__Extracted information__.
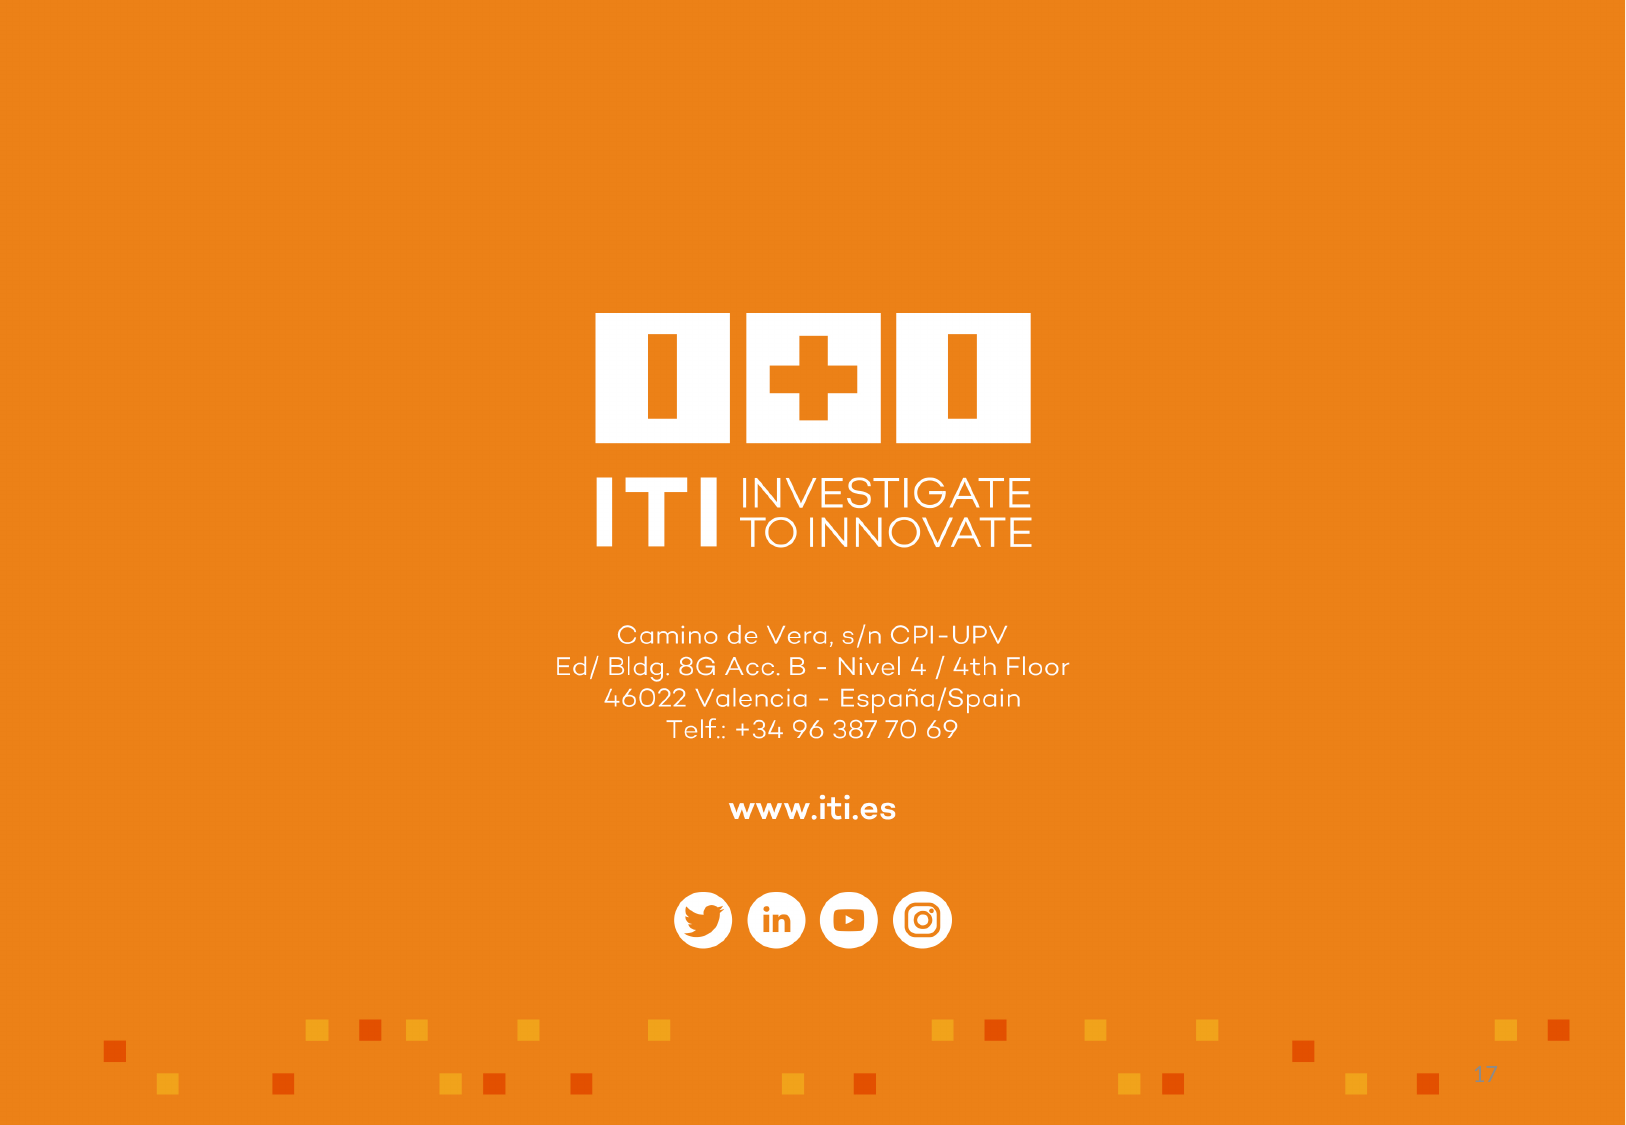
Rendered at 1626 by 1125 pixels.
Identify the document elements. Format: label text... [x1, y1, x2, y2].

slide_number 17 [1147, 1042, 1514, 1103]
picture [0, 0, 1626, 1125]
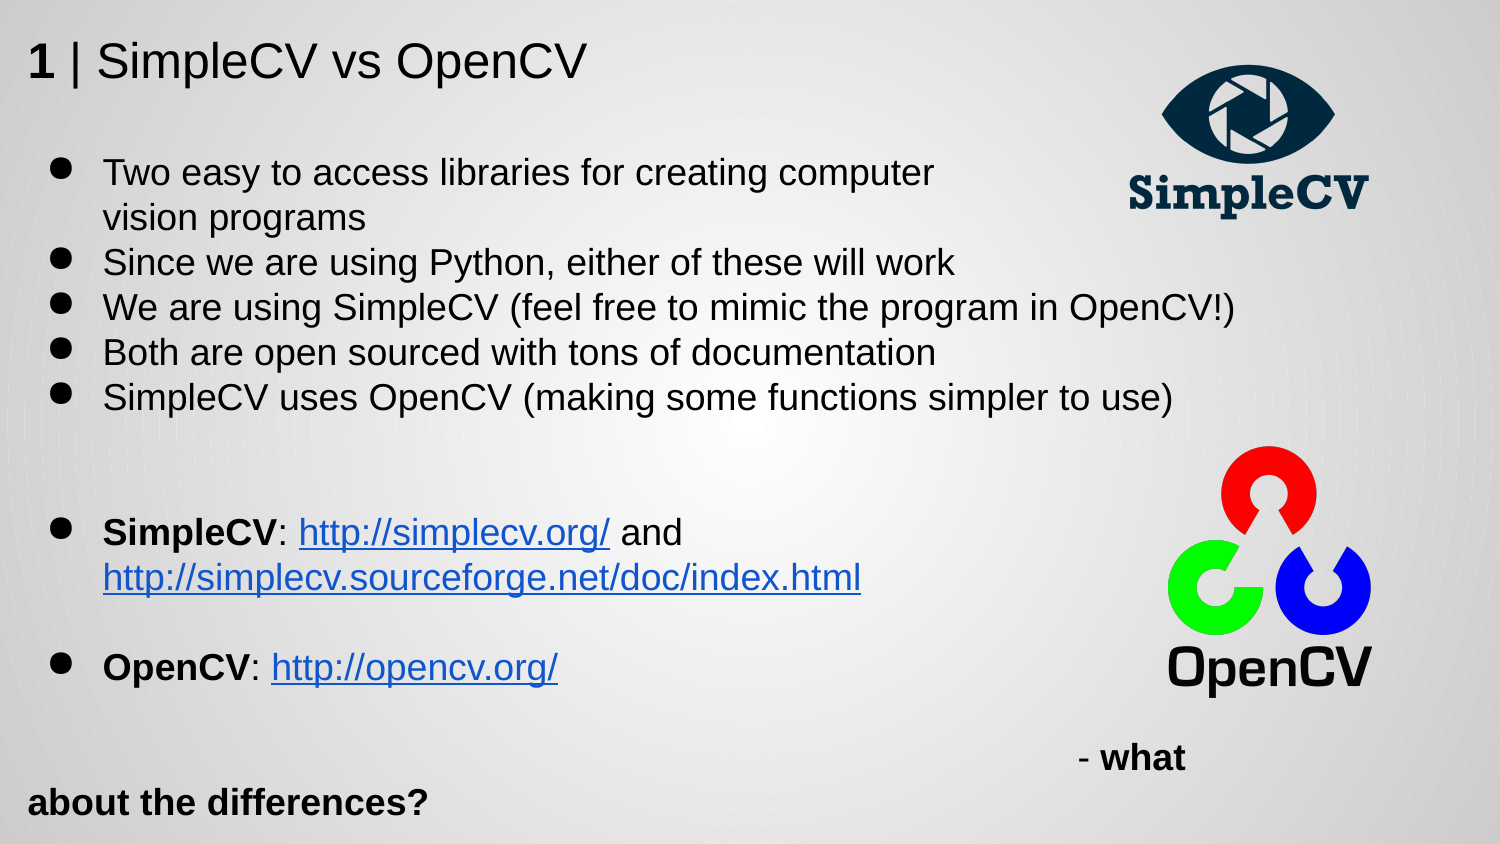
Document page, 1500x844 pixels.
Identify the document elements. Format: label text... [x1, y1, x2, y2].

picture [1167, 446, 1372, 698]
text_box 1 | SimpleCV vs OpenCV [12, 14, 1296, 104]
subtitle Two easy to access libraries for creating computer vision programs Since we are using Python, either of these will work We are using SimpleCV (feel free to mimic the program in OpenCV!) Both are open sourced with tons of documentation SimpleCV uses OpenCV (making some functions simpler to use) SimpleCV: http://simplecv.org/ and http://simplecv.sourceforge.net/doc/index.html OpenCV: http://opencv.org/ - what about the differences? [12, 133, 1272, 751]
picture [1125, 61, 1372, 223]
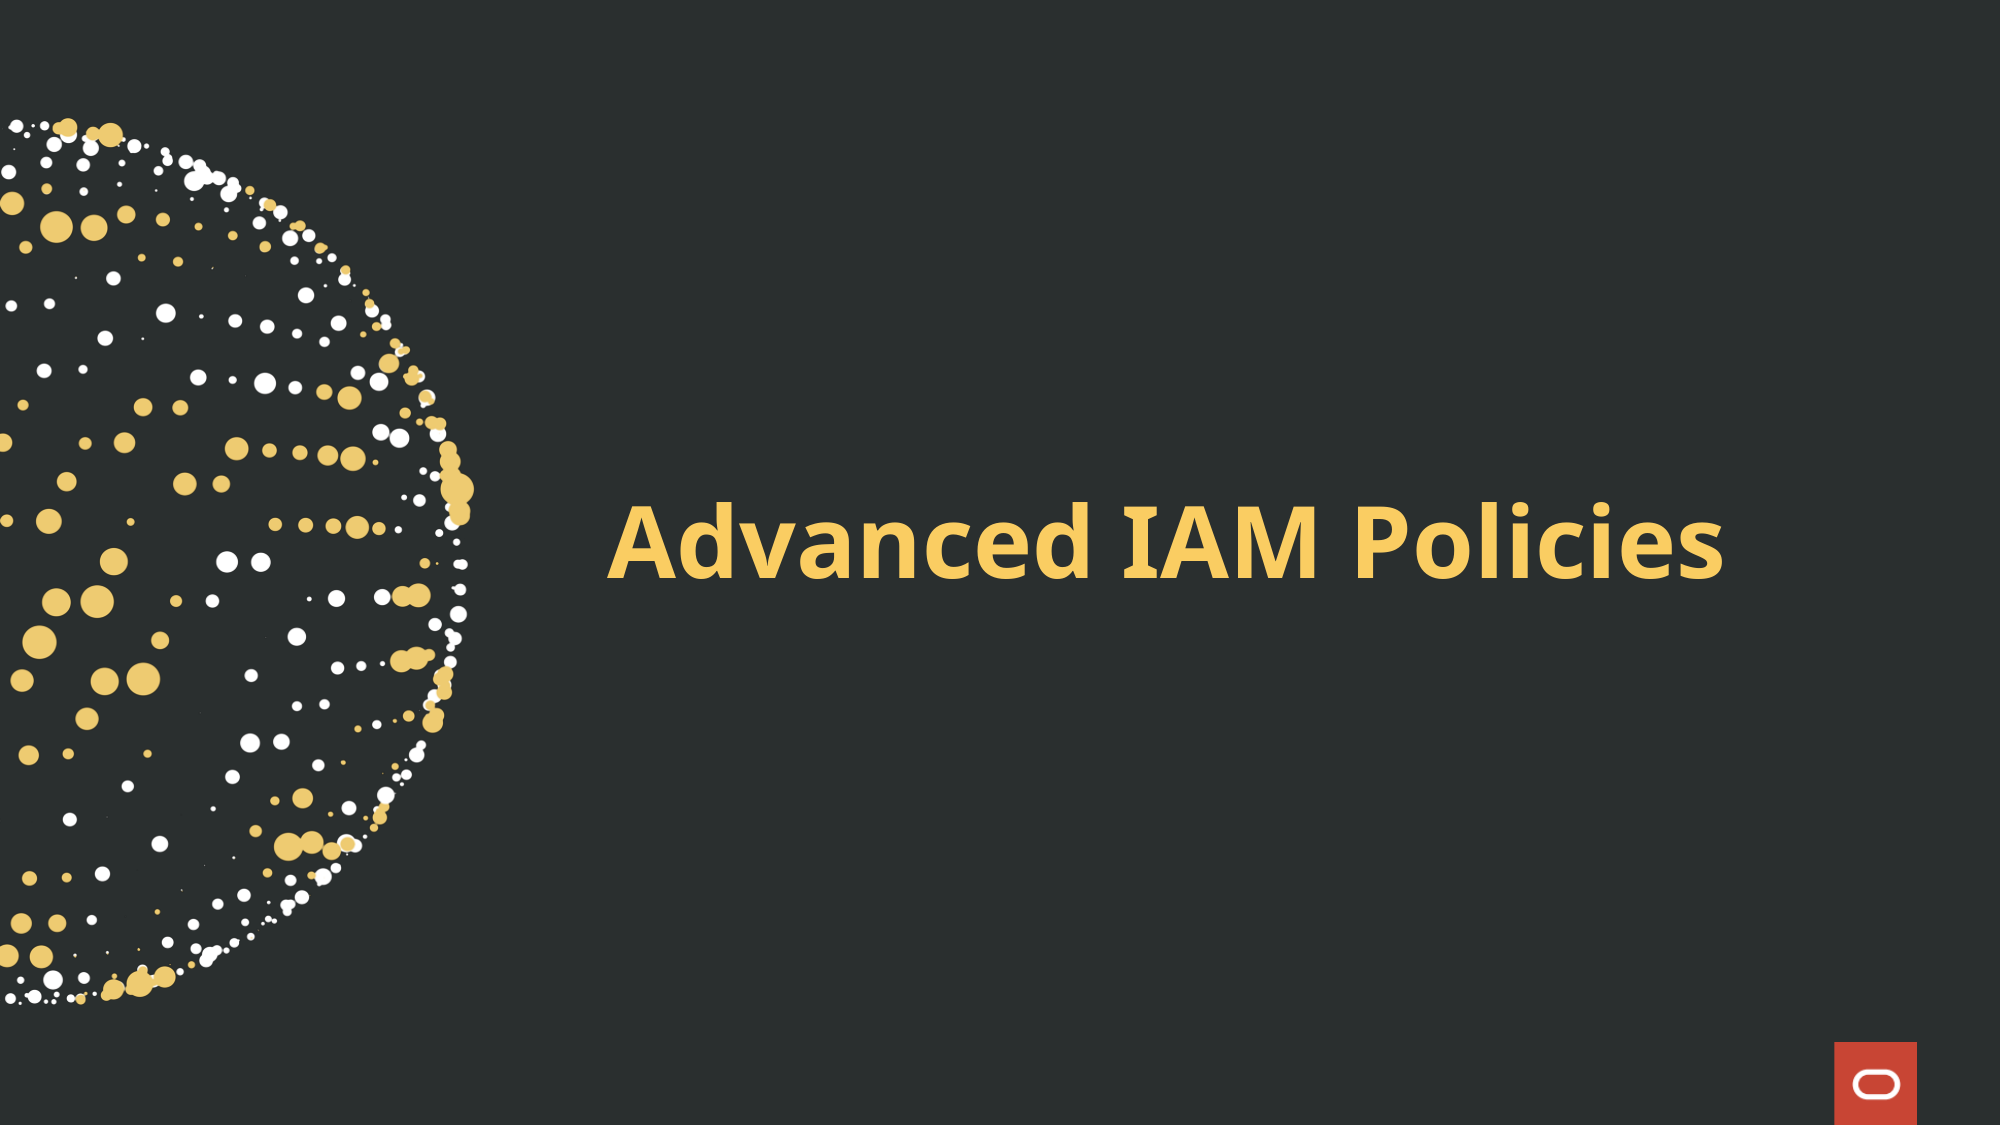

__Your instructions__.
Every line above gets copied exactly; none of the pictures do.

__Exercise solution__.
Rendered at 1626 by 1125 pixels.
Identify the document elements. Format: label text... [x1, y1, x2, y2].

slide_number 17 [1147, 1042, 1514, 1103]
picture [0, 0, 1626, 1125]
Document page, 1500x844 pixels.
Identify the document elements. Format: label text... [x1, y1, x2, y2].

picture [1167, 446, 1372, 698]
text_box 1 | SimpleCV vs OpenCV [12, 14, 1296, 104]
subtitle Two easy to access libraries for creating computer vision programs Since we are using Python, either of these will work We are using SimpleCV (feel free to mimic the program in OpenCV!) Both are open sourced with tons of documentation SimpleCV uses OpenCV (making some functions simpler to use) SimpleCV: http://simplecv.org/ and http://simplecv.sourceforge.net/doc/index.html OpenCV: http://opencv.org/ - what about the differences? [12, 133, 1272, 751]
picture [1125, 61, 1372, 223]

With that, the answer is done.